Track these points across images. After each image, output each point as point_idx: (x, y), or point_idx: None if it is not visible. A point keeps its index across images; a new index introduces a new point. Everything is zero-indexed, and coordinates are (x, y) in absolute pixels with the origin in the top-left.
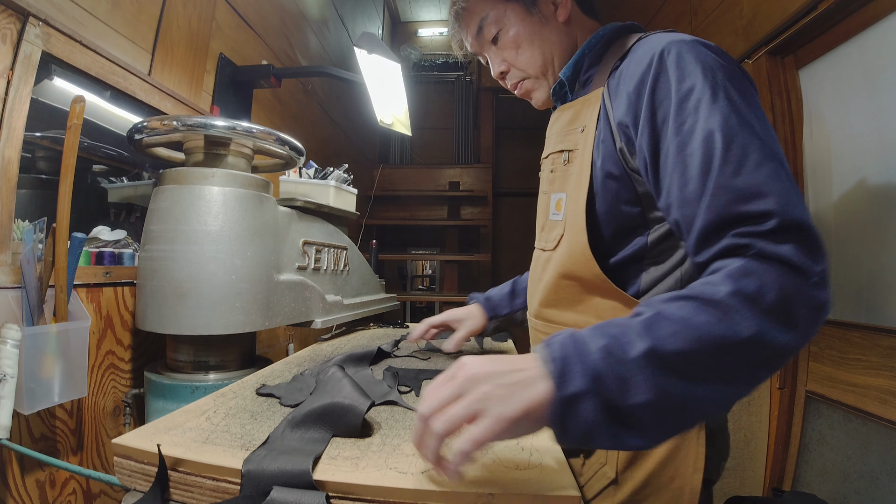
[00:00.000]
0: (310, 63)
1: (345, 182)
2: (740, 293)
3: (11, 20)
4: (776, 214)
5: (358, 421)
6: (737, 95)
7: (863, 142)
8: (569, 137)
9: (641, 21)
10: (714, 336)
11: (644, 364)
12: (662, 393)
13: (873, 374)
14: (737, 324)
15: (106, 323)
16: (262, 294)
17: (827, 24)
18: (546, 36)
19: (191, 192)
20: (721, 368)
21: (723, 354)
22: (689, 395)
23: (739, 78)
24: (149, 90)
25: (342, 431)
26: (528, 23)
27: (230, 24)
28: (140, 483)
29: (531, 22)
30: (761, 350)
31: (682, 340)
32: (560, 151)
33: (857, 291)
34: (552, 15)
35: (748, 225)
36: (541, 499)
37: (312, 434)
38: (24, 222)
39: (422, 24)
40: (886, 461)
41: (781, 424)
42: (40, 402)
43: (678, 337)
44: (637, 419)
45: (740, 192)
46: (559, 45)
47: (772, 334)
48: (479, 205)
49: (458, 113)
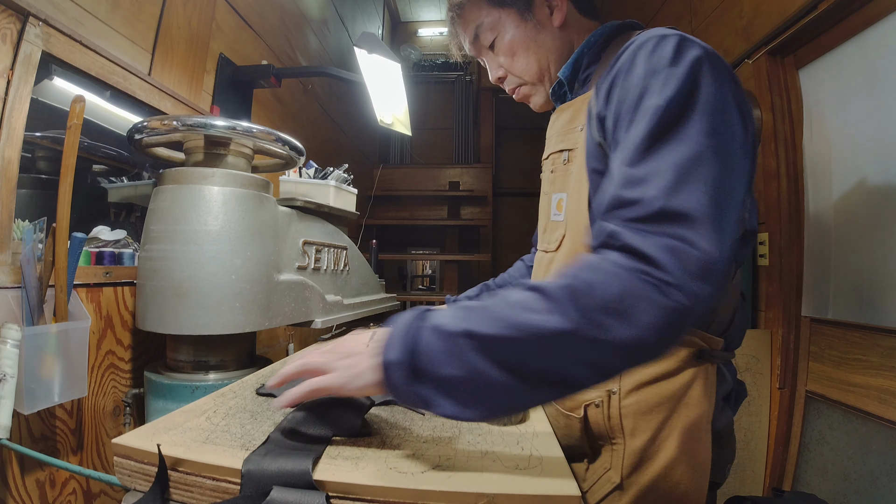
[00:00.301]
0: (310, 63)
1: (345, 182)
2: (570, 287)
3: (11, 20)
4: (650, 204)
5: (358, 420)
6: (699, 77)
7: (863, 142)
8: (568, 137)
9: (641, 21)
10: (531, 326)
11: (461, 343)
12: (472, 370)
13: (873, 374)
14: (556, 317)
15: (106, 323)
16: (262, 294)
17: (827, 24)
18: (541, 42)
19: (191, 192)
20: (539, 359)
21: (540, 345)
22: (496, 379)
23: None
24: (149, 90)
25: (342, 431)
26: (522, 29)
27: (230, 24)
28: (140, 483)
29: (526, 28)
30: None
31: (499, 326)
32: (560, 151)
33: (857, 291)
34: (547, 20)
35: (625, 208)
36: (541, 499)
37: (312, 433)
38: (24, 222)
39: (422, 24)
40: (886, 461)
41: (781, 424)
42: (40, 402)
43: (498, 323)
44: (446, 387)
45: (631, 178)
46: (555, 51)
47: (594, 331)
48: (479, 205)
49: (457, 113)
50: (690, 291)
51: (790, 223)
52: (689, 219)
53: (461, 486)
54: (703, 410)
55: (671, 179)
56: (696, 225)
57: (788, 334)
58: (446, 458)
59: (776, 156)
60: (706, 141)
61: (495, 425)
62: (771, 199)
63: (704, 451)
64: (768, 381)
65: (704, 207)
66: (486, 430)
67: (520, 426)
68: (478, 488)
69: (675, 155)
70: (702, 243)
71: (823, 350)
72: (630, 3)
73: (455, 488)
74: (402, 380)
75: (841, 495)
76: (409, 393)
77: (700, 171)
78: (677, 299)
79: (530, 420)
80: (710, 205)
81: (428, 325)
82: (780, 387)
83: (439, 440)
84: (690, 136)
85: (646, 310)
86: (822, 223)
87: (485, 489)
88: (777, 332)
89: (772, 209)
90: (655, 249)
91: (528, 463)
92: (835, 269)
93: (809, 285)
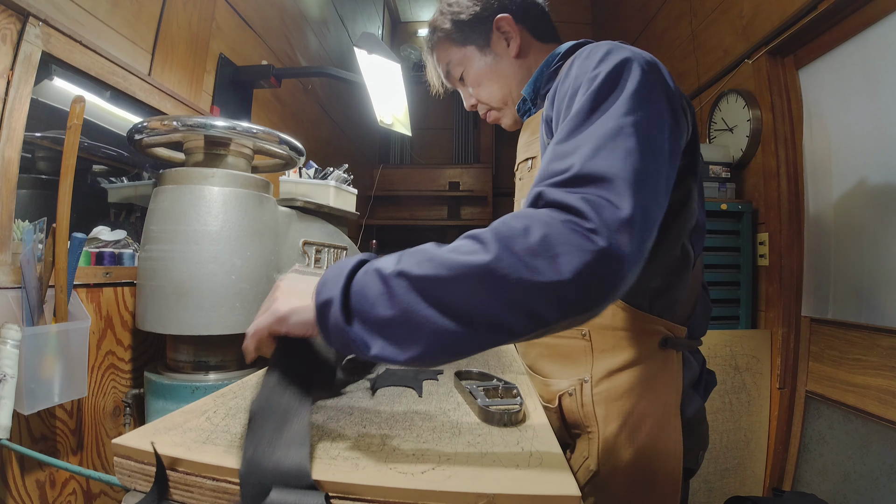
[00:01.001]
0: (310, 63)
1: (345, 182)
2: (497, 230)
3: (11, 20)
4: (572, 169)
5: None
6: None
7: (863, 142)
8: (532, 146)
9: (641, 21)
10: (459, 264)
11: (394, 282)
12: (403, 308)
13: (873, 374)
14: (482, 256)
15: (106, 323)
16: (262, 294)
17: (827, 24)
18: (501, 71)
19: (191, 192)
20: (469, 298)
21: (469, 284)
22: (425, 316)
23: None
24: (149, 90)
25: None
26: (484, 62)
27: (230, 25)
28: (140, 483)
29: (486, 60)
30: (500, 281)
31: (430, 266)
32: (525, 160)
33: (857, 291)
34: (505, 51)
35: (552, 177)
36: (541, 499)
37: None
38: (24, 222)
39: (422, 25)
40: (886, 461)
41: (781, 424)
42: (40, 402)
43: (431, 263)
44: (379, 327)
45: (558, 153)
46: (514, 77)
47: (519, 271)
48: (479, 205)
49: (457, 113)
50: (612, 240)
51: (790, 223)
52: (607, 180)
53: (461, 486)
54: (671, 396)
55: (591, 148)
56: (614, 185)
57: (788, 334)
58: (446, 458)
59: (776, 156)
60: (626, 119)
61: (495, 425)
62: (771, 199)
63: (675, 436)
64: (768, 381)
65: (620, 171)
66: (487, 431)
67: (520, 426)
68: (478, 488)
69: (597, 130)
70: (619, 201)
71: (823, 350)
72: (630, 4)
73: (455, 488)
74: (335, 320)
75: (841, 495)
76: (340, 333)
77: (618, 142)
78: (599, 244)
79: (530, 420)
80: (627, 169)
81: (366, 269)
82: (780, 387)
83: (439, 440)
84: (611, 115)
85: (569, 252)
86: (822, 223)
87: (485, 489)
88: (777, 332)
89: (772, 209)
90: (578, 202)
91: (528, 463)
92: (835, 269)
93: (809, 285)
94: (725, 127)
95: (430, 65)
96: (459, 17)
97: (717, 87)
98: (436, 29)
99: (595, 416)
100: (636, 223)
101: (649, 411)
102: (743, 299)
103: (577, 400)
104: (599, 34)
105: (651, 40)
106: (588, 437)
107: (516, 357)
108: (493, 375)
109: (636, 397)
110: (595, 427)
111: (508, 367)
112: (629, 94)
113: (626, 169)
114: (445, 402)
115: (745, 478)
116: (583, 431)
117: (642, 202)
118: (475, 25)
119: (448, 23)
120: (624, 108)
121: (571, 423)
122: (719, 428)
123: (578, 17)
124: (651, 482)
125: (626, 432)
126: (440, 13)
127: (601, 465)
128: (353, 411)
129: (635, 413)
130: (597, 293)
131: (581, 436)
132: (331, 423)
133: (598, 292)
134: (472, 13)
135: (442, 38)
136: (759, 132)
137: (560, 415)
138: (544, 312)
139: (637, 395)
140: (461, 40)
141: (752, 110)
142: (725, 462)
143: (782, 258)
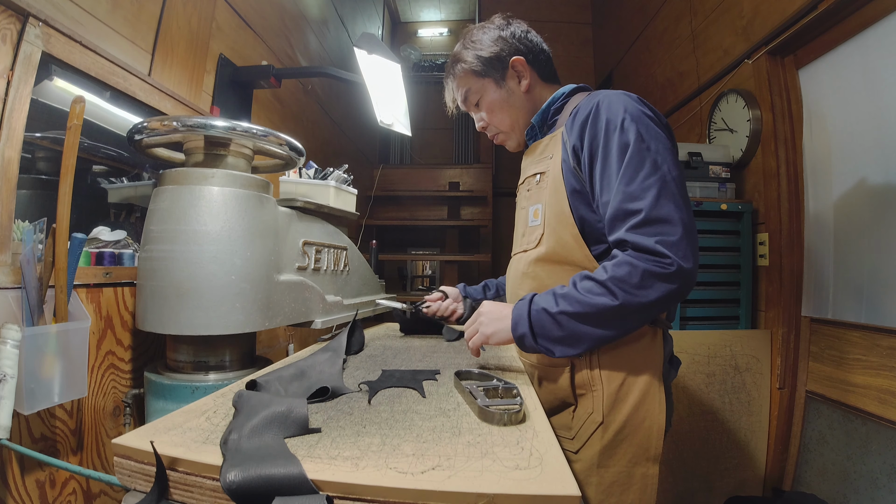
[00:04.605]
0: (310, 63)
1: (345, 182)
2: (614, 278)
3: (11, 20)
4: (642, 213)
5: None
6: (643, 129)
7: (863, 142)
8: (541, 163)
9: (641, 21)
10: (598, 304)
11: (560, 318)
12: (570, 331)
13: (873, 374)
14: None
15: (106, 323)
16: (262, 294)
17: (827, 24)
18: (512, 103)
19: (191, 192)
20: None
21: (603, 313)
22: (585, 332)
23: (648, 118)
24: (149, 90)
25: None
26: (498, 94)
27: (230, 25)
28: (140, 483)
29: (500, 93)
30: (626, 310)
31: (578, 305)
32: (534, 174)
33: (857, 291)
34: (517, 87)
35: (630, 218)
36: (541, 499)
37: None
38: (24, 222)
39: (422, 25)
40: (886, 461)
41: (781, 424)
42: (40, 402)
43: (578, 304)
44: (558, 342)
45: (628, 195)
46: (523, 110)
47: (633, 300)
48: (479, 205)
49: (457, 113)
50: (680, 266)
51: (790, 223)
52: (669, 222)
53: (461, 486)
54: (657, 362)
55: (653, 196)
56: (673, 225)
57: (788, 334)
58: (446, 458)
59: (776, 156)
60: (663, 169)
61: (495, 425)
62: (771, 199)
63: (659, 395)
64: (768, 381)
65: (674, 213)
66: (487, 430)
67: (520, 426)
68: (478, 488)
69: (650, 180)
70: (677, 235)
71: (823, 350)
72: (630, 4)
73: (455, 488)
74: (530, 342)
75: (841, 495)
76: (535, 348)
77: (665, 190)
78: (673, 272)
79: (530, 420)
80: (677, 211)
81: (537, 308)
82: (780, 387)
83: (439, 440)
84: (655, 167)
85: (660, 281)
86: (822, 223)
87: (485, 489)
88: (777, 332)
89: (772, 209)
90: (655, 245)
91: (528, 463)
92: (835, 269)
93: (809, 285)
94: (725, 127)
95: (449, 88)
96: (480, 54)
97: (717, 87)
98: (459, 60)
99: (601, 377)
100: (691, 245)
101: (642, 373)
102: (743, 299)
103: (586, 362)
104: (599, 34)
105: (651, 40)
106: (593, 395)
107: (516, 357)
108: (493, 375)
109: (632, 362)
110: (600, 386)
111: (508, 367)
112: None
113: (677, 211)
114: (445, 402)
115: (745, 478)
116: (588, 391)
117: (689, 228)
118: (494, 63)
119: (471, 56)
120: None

◆ **Work to complete**: The required result is the entries above, printed exactly from the first line through the line with "50: (690, 291)", pictures excluded.

◆ **Output**:
Track these points across images. After each image, output each point as point_idx: (x, y), or point_idx: None if it is not visible. A point keeps its index across images; a new index introduces a new point. Everything is zero-indexed, and coordinates are (x, y) in absolute pixels with the origin in the top-left.
[00:00.000]
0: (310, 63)
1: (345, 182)
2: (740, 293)
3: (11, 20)
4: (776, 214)
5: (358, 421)
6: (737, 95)
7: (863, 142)
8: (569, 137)
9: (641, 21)
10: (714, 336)
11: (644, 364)
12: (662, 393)
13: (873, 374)
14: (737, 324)
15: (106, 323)
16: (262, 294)
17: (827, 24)
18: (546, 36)
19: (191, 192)
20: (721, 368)
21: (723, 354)
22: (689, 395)
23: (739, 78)
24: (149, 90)
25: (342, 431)
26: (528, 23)
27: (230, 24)
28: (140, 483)
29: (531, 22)
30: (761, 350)
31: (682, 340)
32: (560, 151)
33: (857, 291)
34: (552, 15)
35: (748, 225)
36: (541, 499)
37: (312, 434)
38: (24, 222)
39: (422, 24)
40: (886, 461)
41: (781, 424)
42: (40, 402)
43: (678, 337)
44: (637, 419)
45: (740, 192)
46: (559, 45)
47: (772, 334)
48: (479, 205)
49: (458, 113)
[00:00.301]
0: (310, 63)
1: (345, 182)
2: (570, 287)
3: (11, 20)
4: (650, 204)
5: (358, 420)
6: (699, 77)
7: (863, 142)
8: (568, 137)
9: (641, 21)
10: (531, 326)
11: (461, 343)
12: (472, 370)
13: (873, 374)
14: (556, 317)
15: (106, 323)
16: (262, 294)
17: (827, 24)
18: (541, 42)
19: (191, 192)
20: (539, 359)
21: (540, 345)
22: (496, 379)
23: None
24: (149, 90)
25: (342, 431)
26: (522, 29)
27: (230, 24)
28: (140, 483)
29: (526, 28)
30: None
31: (499, 326)
32: (560, 151)
33: (857, 291)
34: (547, 20)
35: (625, 208)
36: (541, 499)
37: (312, 433)
38: (24, 222)
39: (422, 24)
40: (886, 461)
41: (781, 424)
42: (40, 402)
43: (498, 323)
44: (446, 387)
45: (631, 178)
46: (555, 51)
47: (594, 331)
48: (479, 205)
49: (457, 113)
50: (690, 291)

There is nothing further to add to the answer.